Weighing the factors, the Bartz court concluded that Anthropic's use of the Authors' books to train the LLMs was fair use. Specifically, the court found that:
The first factor (purpose and character of the use) strongly favored fair use because using the works to train the LLMs to generate new text outputs was 'quintessentially transformative.' Key to this finding was that Claude includes software to ensure that it does not output infringing content (and the Authors did not allege that any output was infringing). The court acknowledged that its analysis may change if the outputs were infringing.
The second factor (nature of the copyrighted work) weighed against fair use because the court accepted, at the summary judgment stage, that:
the Authors' published works contained expressive elements; and
the works were selected for their expressive qualities.
The third factor (amount and substantiality of the portion used) favored fair use because, although Anthropic copied the Authors' entire works, this was reasonably necessary given the extensive data needed to train the LLMs. The court also stated that what matters is the amount and substantiality of what is made accessible to the public, again noting that there was no allegation or evidence that consumer-facing outputs were infringing.

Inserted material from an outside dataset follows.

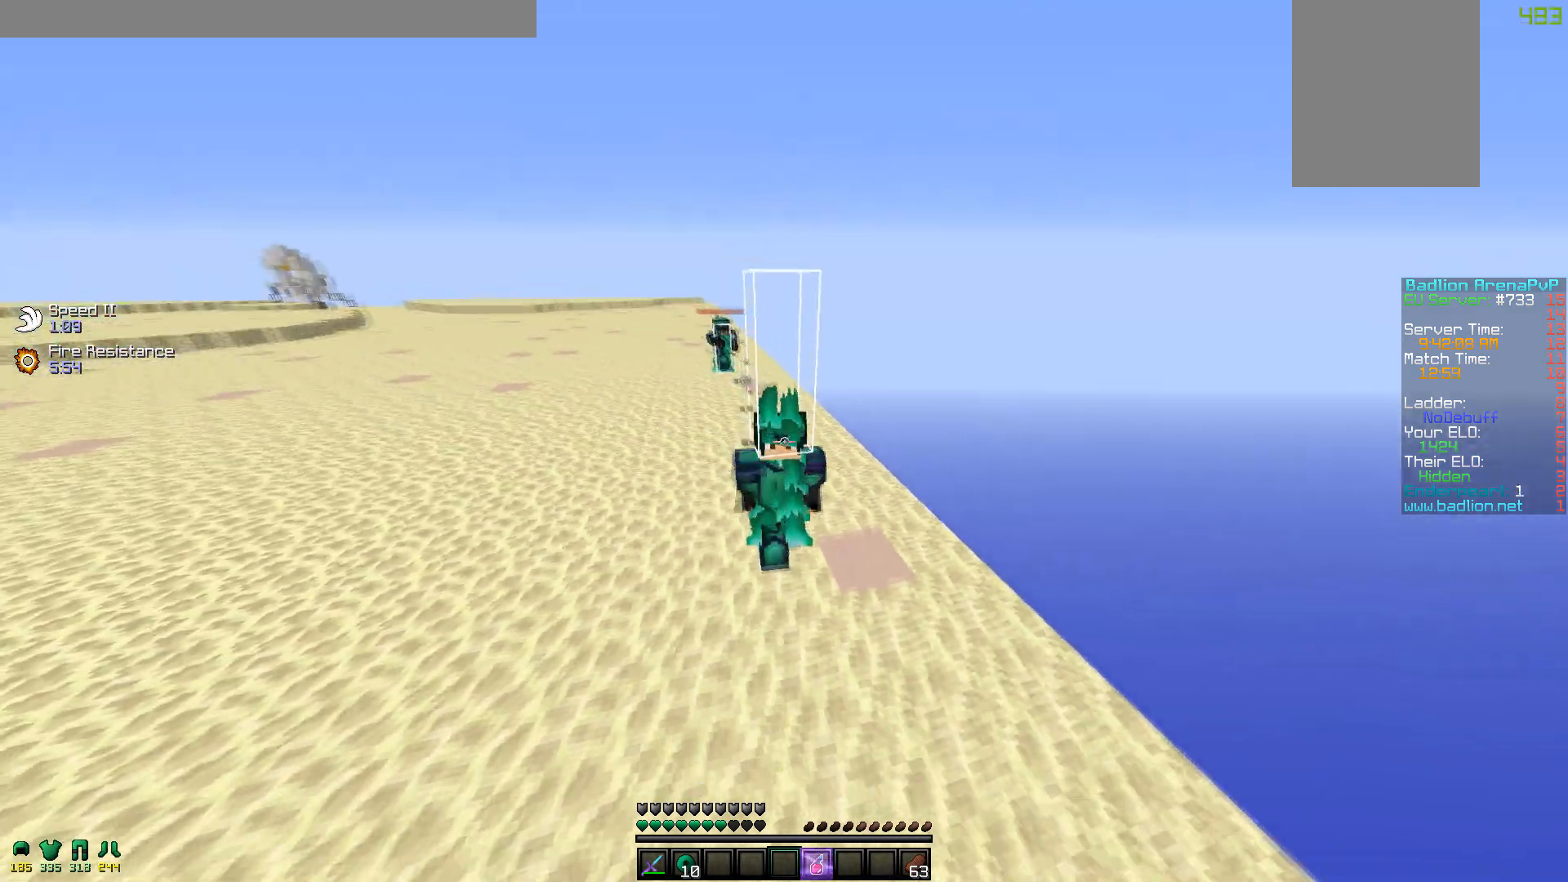
{"keys": ["w"], "mouse": [], "events": [[267, "mouse_left", "up"], [300, "mouse_left", "down"], [467, "mouse_left", "up"]]}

The fourth factor (effect on the potential market) favored fair use because:
The district court also considered whether Anthropic's copying of the Authors' works to build its central digital library was fair use. The court separately considered works that were:
Lawfully purchased in print format and converted to digital format, after which the print versions were destroyed and the digital versions were not redistributed.
Copied from pirate websites without authorization by or compensation to the Authors.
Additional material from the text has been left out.